Source data are provided as a Source Data file.
aIn order to enable comparisons between conjugation and the other modes of horizontal gene transfer, transfer frequency of phage-mediated DNA transfer was analysed as transfer events (TE) per bacterial donor cell at the time of prophage induction: TE per donor cell = Transductant Units (TrU) per ml/1.0 × 108 CFU per ml. TrU per ml data was obtained from the sources indicated. Lysogens were induced at OD600 0.2, which is equivalent to 1.0 × 108 CFU per ml in the donor population.

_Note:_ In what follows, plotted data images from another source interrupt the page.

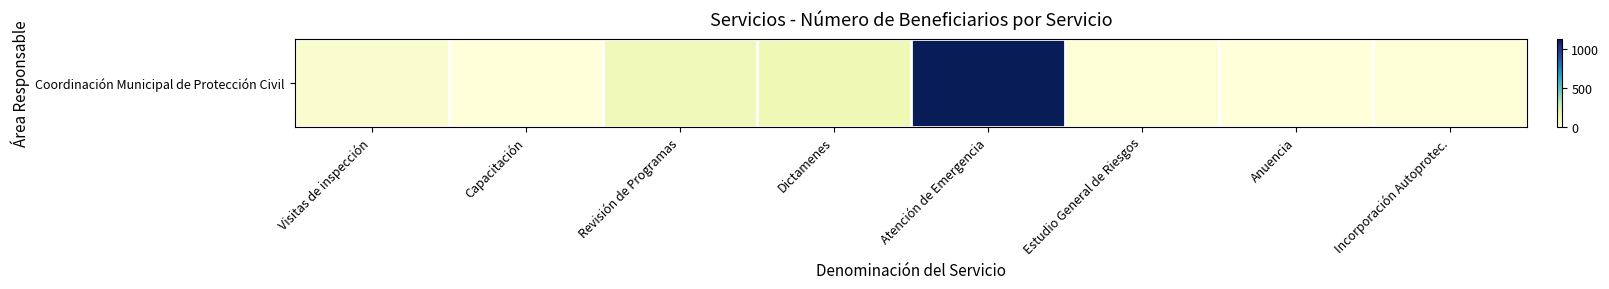

Reading right to left, list all the values displayed in this chart.

Incorporación Autoprotec.=12	Anuencia=0	Estudio General de Riesgos=12	Atención de Emergencia=1135	Dictamenes=126	Revisión de Programas=109	Capacitación=0	Visitas de inspección=43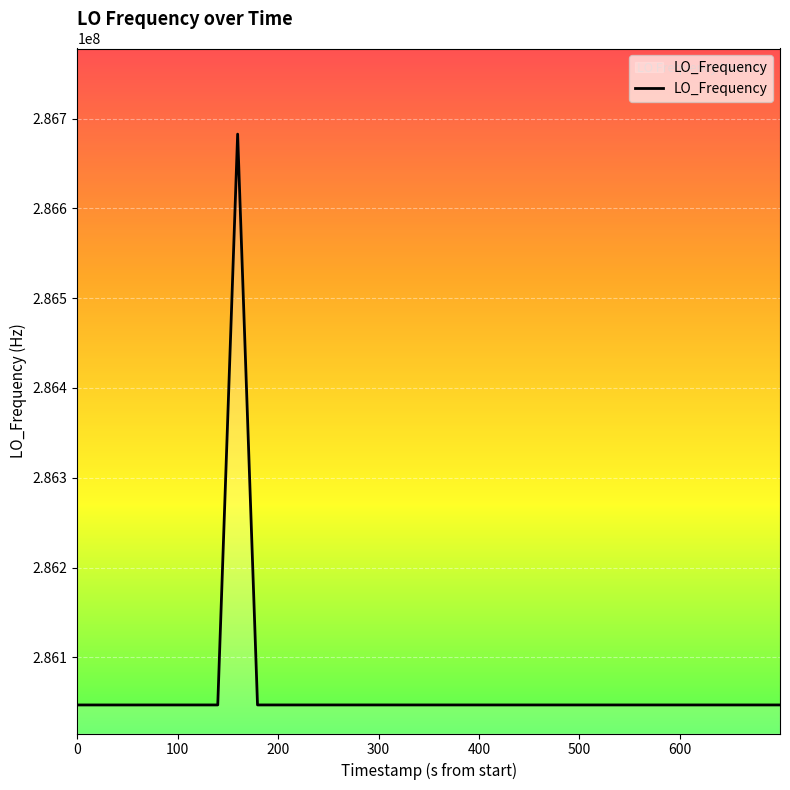

What is the smallest value displayed?

286046984.0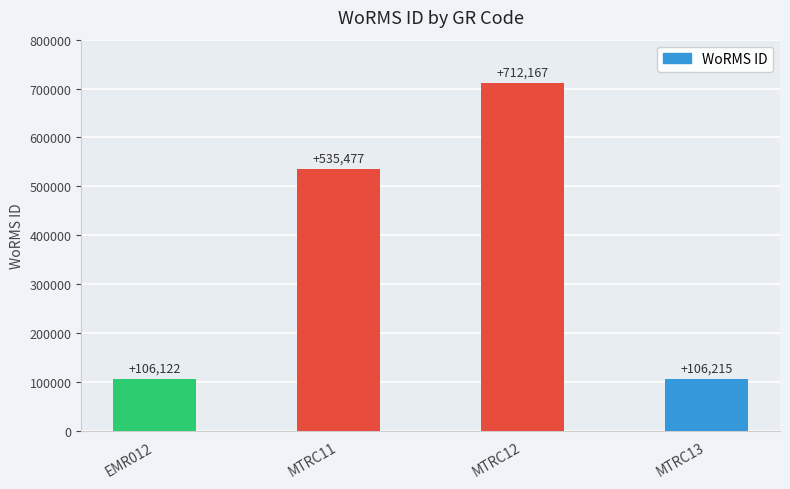

List the labels in order of value, smallest first.

EMR012, MTRC13, MTRC11, MTRC12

bCargo capacity rate = Number of accessory ORFs utilisable by the host cell (e.g., virulence factors, AMR genes and HPs)/total ORFs contained within the mobilised DNA sequence. Bracketed values indicate the number of accessories ORFs/total ORFs for each element where sequence data was available for analysis. Phage P22 is proposed to carry five ORFs with lysogenic conversion effects: sieAB and gtrABC.
cRelative frequency of genetic mobility = transfer frequency × cargo capacity rate.
dHF, phage headful (43.8 kb); numbers denote the distance of each tetracycline-resistance marker from the phage chromosomal attachment site in terms of headful units in the direction of phage packaging.
eEstimation of ORFs packaged in HF1 during generalised transduction if packaging terminates in the same location as for HF1 during lateral transduction. No phage genes are expected to be transduced during generalised transduction of the DNA sequence containing the tetracycline-resistance marker, so 100% of the transferred sequence is available for recombination and utilisation by the recipient cell.
fThe total number of accessory ORFs utilisable by the recipient host cell is only a proportion of the total sequence transferred by HF1 because part of the phage genome is also packaged in the first headful during lateral transduction.